*Texto del documento:*
-=-=-
# Cuantos parlantes soporta una potencia o amplificador?



## Razorback (Sep 23, 2007)

*Hola*, tengo que conectar una suerte de musica funcional casera y tengo para ello una potencia de 50+50w RMS, mi duda es la siguiente: cuantos parlantes le puedo cargar a cada canal?, respetando por supuesto la impedancia y potencia de salida del amplificador.

Un ejemplo de esto dería: conectar 5 parlantes de 10w en serie y paralelo hasta obtener 4Ohm, entonces 5 parlantes a 10w cada uno = 50w., es correcto? Alguien por favor que me de una mano. Salu2


----------



## Fogonazo (Sep 23, 2007)

Numeros Impares NO
Cuatro parlantes, dos para lelos de 2 en serie = 8 Ohms
Ocho parlantes, cuatro paralelos de 2 en serie = 4  Ohms


----------



## Razorback (Sep 23, 2007)

Sería mucho pedir un diagrama.please, otra cosa, el ejemplo que me diste es con parlantes de 8 Ohms, verdad?


----------



## Dano (Sep 23, 2007)
-=-=-
*Datos de origen:*
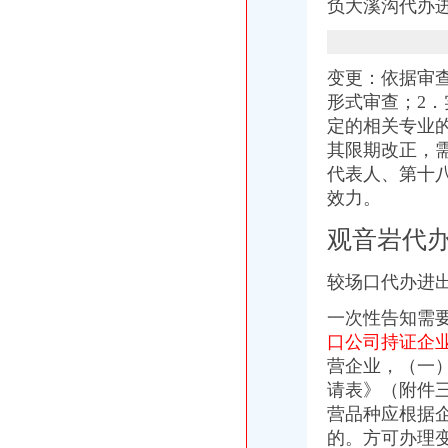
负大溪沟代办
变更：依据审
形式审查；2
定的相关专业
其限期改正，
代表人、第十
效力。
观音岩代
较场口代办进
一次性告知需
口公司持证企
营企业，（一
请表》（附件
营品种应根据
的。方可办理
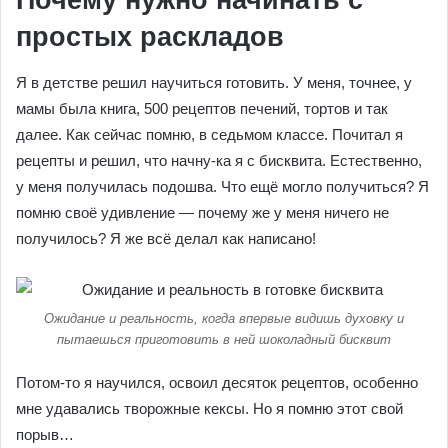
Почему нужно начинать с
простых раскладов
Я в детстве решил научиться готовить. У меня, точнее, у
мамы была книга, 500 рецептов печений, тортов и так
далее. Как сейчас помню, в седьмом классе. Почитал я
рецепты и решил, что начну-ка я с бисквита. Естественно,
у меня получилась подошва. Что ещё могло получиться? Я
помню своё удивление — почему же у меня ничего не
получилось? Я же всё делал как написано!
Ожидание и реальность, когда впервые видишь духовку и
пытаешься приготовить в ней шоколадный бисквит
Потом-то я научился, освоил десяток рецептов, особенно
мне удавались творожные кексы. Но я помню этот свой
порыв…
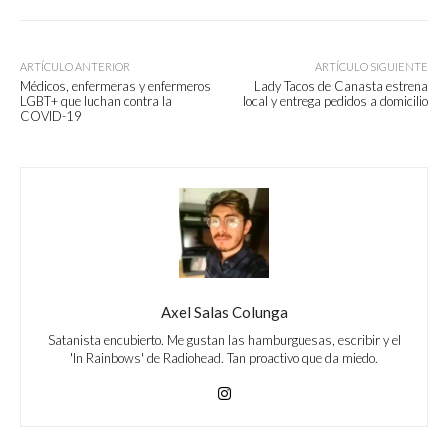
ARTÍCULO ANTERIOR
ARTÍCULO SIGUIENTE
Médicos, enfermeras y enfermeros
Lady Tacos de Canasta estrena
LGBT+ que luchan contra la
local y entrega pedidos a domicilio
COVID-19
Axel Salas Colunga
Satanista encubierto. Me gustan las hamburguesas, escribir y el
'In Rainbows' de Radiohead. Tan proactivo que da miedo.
-=-=-
*Objetivo del ejercicio:* ¿Puedes continuar el hilo del foro sobre cuántos parlantes soporta un amplificador a partir de la última línea que aparece?

*Casilla de respuesta:*
La cantidad de parlantes que le coloques a cada canal no es el problema, el problema está en la resistencia total de los parlantes, que dependiendo del amplificador puede ser de 8, 6, 4 o 2 Ohms. 

Saludos


----------



## Razorback (Sep 23, 2007)

Ok, entonces respetando la impedancia final de la suma total de los parlantes y la potencia (siempre que la cantidad de parlantes se par) puedo conectarlos sin problemas y sin riesgos de dañar los parlantes o el amplificador.

Ahora saquenme de una duda, en cuanto a la potencia final del los parlantes conectados. Es lo mismo conectarlos en serie que en paralelo, es decir la potencia final sumada va a ser la misma?

Ejemplo independientemente de la impedancia final:
- si conecto en serie dos parlantes de 50RMS y 4 Ohms, la impedancia final sera de 8 Ohms y la potencia de cuanto será?
-si conecto en paralelo dos parlantes de 50RMS y 4 Ohm, la impedancia final sera de 2 Ohms y la potencia de cuanto será?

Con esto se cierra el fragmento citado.